World Scientific Publishing, International Journal of Foundations of Computer Science, 02(23), p. 445-464
DOI: 10.1142/s0129054112400229
Full text: Unavailable
A large number of optimization problems have been identified as computationally challenging and/or intractable to solve within a reasonable amount of time. Due to the NP-hard nature of these problems, in practice, heuristics account for the majority of existing algorithms. Metaheuristics are one very popular type of heuristics used for many of these optimization problems. In this paper, we present a novel parallel-metaheuristic framework, which effectively enables to devise parallel metaheuristics, particularly with heterogeneous metaheuristics.
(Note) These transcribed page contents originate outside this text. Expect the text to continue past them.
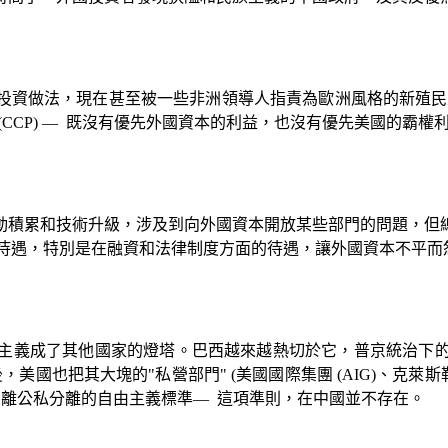
投資做法，現在甚至被一些非洲領導人指責為歐洲風格的新殖民
(CCP) —
既沒有優先外國資本的利益，也沒有優先美國的霸權
動積累和技術升級，涉及到向外國資本開放某些部門的問題，但
待遇，特別是在融資和法律制度方面的待遇，讓外國資本不平而
主義成了其他國家的燈塔。巴西越來越熱切於它，普京統治下
後，美國也把其大塊的
"
私營部門
" (
美國國際集團
(AIG)
、克萊斯
偏離公私分離的自由主義標準
—
這項準則，在中國並不存在。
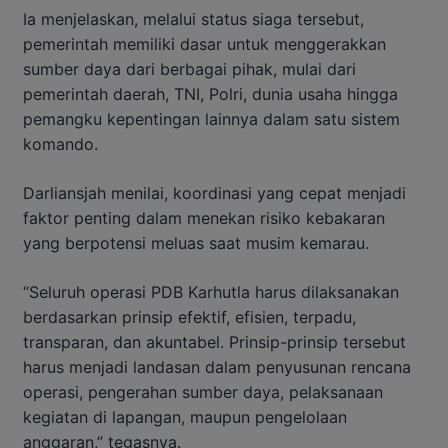
Ia menjelaskan, melalui status siaga tersebut,
pemerintah memiliki dasar untuk menggerakkan
sumber daya dari berbagai pihak, mulai dari
pemerintah daerah, TNI, Polri, dunia usaha hingga
pemangku kepentingan lainnya dalam satu sistem
komando.
Darliansjah menilai, koordinasi yang cepat menjadi
faktor penting dalam menekan risiko kebakaran
yang berpotensi meluas saat musim kemarau.
“Seluruh operasi PDB Karhutla harus dilaksanakan
berdasarkan prinsip efektif, efisien, terpadu,
transparan, dan akuntabel. Prinsip-prinsip tersebut
harus menjadi landasan dalam penyusunan rencana
operasi, pengerahan sumber daya, pelaksanaan
kegiatan di lapangan, maupun pengelolaan
anggaran,” tegasnya.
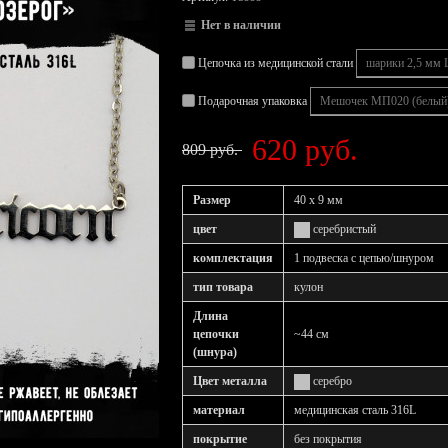
Нет в наличии
Цепочка из медицинской стали
Подарочная упаковка
620 руб.
809 руб.
Размер
40 х 9 мм
цвет
серебристый
комплектация
1 подвеска с цепью/шнуром
тип товара
кулон
Длина
цепочки
~44 см
(шнура)
Цвет металла
серебро
материал
медицинская сталь 316L
покрытие
без покрытия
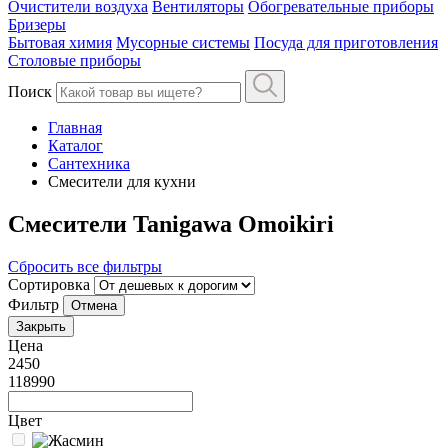
Очистители воздуха
Вентиляторы
Обогревательные приборы
Бризеры
Бытовая химия
Мусорные системы
Посуда для приготовления
Столовые приборы
Поиск
Главная
Каталог
Сантехника
Смесители для кухни
Смесители Tanigawa Omoikiri
Сбросить все фильтры
Сортировка
Фильтр
Отмена
Закрыть
Цена
2450
118990
Цвет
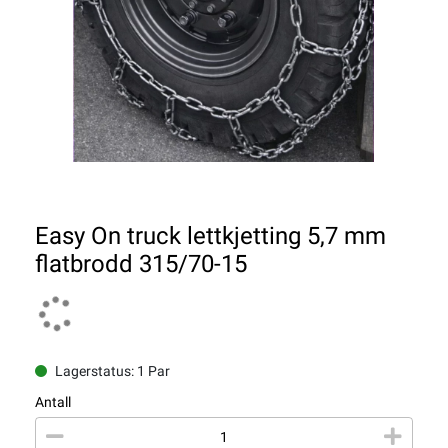
Easy On truck lettkjetting 5,7 mm
flatbrodd 315/70-15
Lagerstatus: 1 Par
Antall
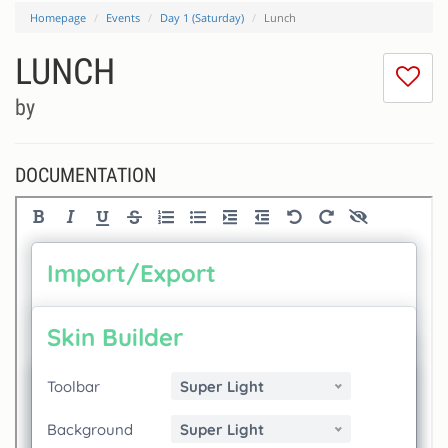
Homepage
Events
Day 1 (Saturday)
Lunch
LUNCH
I
do
by
lik
th
se
DOCUMENTATION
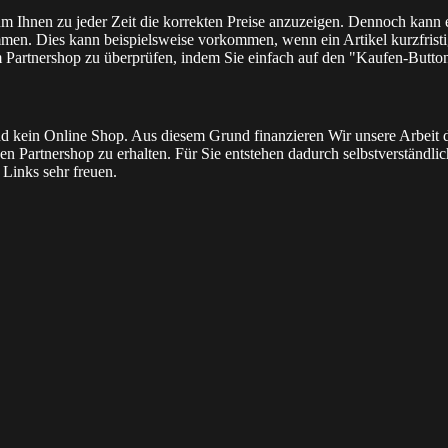
 um Ihnen zu jeder Zeit die korrekten Preise anzuzeigen. Dennoch kann
men. Dies kann beispielsweise vorkommen, wenn ein Artikel kurzfristig
m Partnershop zu überprüfen, indem Sie einfach auf den "Kaufen-Butto
l und kein Online Shop. Aus diesem Grund finanzieren Wir unsere Arbei
n Partnershop zu erhalten. Für Sie entstehen dadurch selbstverständlich 
Links sehr freuen.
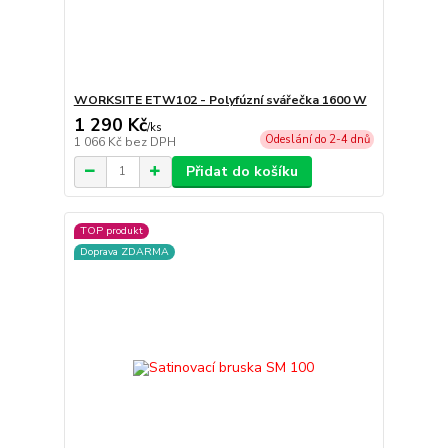
WORKSITE ETW102 - Polyfúzní svářečka 1600 W
1 290 Kč
/
ks
Odeslání do 2-4 dnů
1 066 Kč
bez DPH
Přidat do košíku
TOP produkt
Doprava ZDARMA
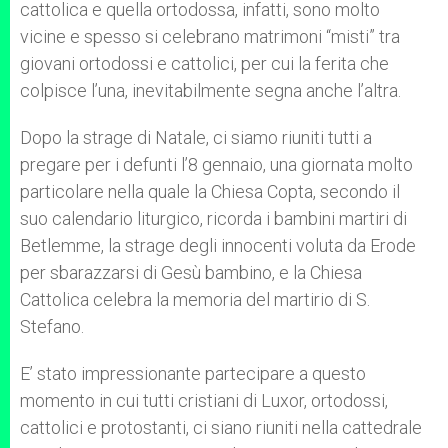
cattolica e quella ortodossa, infatti, sono molto
vicine e spesso si celebrano matrimoni “misti” tra
giovani ortodossi e cattolici, per cui la ferita che
colpisce l’una, inevitabilmente segna anche l’altra.
Dopo la strage di Natale, ci siamo riuniti tutti a
pregare per i defunti l’8 gennaio, una giornata molto
particolare nella quale la Chiesa Copta, secondo il
suo calendario liturgico, ricorda i bambini martiri di
Betlemme, la strage degli innocenti voluta da Erode
per sbarazzarsi di Gesù bambino, e la Chiesa
Cattolica celebra la memoria del martirio di S.
Stefano.
E’ stato impressionante partecipare a questo
momento in cui tutti cristiani di Luxor, ortodossi,
cattolici e protostanti, ci siano riuniti nella cattedrale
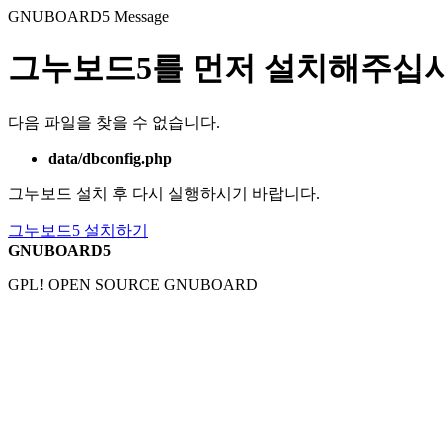
GNUBOARD5
Message
그누보드5를 먼저 설치해주십시
다음 파일을 찾을 수 없습니다.
data/dbconfig.php
그누보드 설치 후 다시 실행하시기 바랍니다.
그누보드5 설치하기
GNUBOARD5
GPL! OPEN SOURCE GNUBOARD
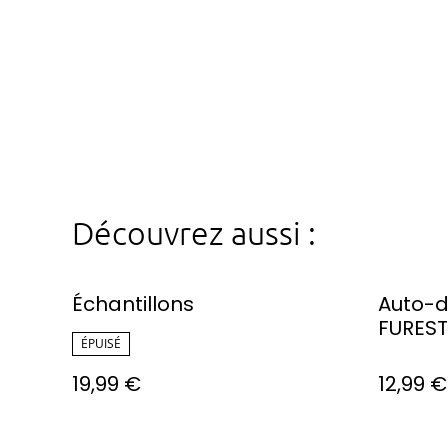
Découvrez aussi :
Échantillons
Auto-di
FUREST
ÉPUISÉ
19,99 €
12,99 €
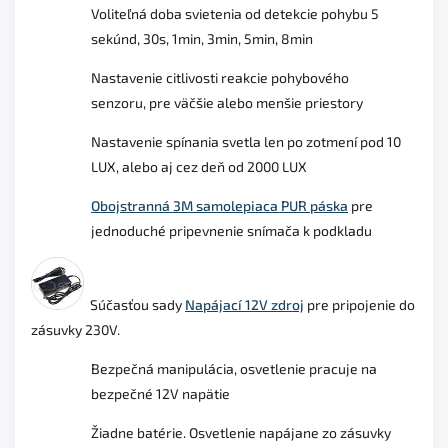
Voliteľná doba svietenia od detekcie pohybu 5
sekúnd, 30s, 1min, 3min, 5min, 8min
Nastavenie citlivosti reakcie pohybového
senzoru, pre väčšie alebo menšie priestory
Nastavenie spínania svetla len po zotmení pod 10
LUX, alebo aj cez deň od 2000 LUX
Obojstranná 3M samolepiaca PUR páska
pre
jednoduché p
ripevnenie snímača k podkladu
Súčasťou sady
Napájací 12V zdroj
pre pripojenie do
zásuvky 230V.
Bezpečná manipulácia, osvetlenie pracuje na
bezpečné 12V napätie
Žiadne batérie. Osvetlenie napájane zo zásuvky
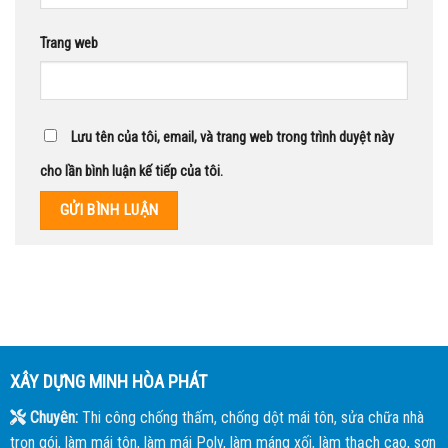
Trang web
Lưu tên của tôi, email, và trang web trong trình duyệt này
cho lần bình luận kế tiếp của tôi.
XÂY DỰNG MINH HÒA PHÁT
Chuyên:
Thi công chống thấm, chống dột mái tôn, sửa chữa nhà
trọn gói, làm mái tôn, làm mái Poly, làm máng xối, làm thạch cao, sơn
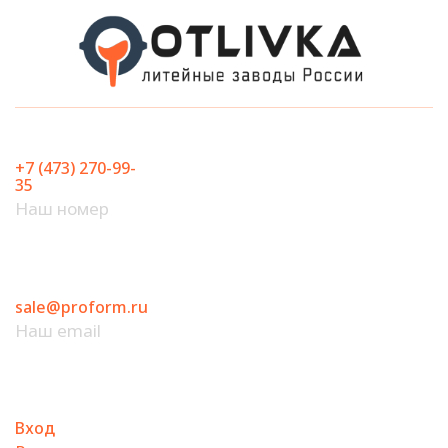
Перейти
к
содержимому
+7 (473) 270-99-
35
Наш номер
sale@proform.ru
Наш email
Вход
The core component of the proposed framework is its harmony-search-based coordinator. Harmony search is a recent breed of metaheuristic that mimics the improvisation process of musicians. The coordinator facilitates heterogeneous metaheuristics (forming a parallel metaheuristic) to escape local optima. Specifically, best solutions generated by these worker metaheuristics are maintained in the harmony memory of the coordinator, and they are used to form new-possibly better-harmonies (solutions) before actual solution sharing between workers occurs; hence, their solutions are harmonized with each other. For the applicability validation and the performance evaluation, we have implemented a parallel hybrid metaheuristic using the framework for the task scheduling problem on multiprocessor computing systems (e.g., computer clusters). Experimental results verify that the proposed framework is a compelling approach to parallelize heterogeneous metaheuristics.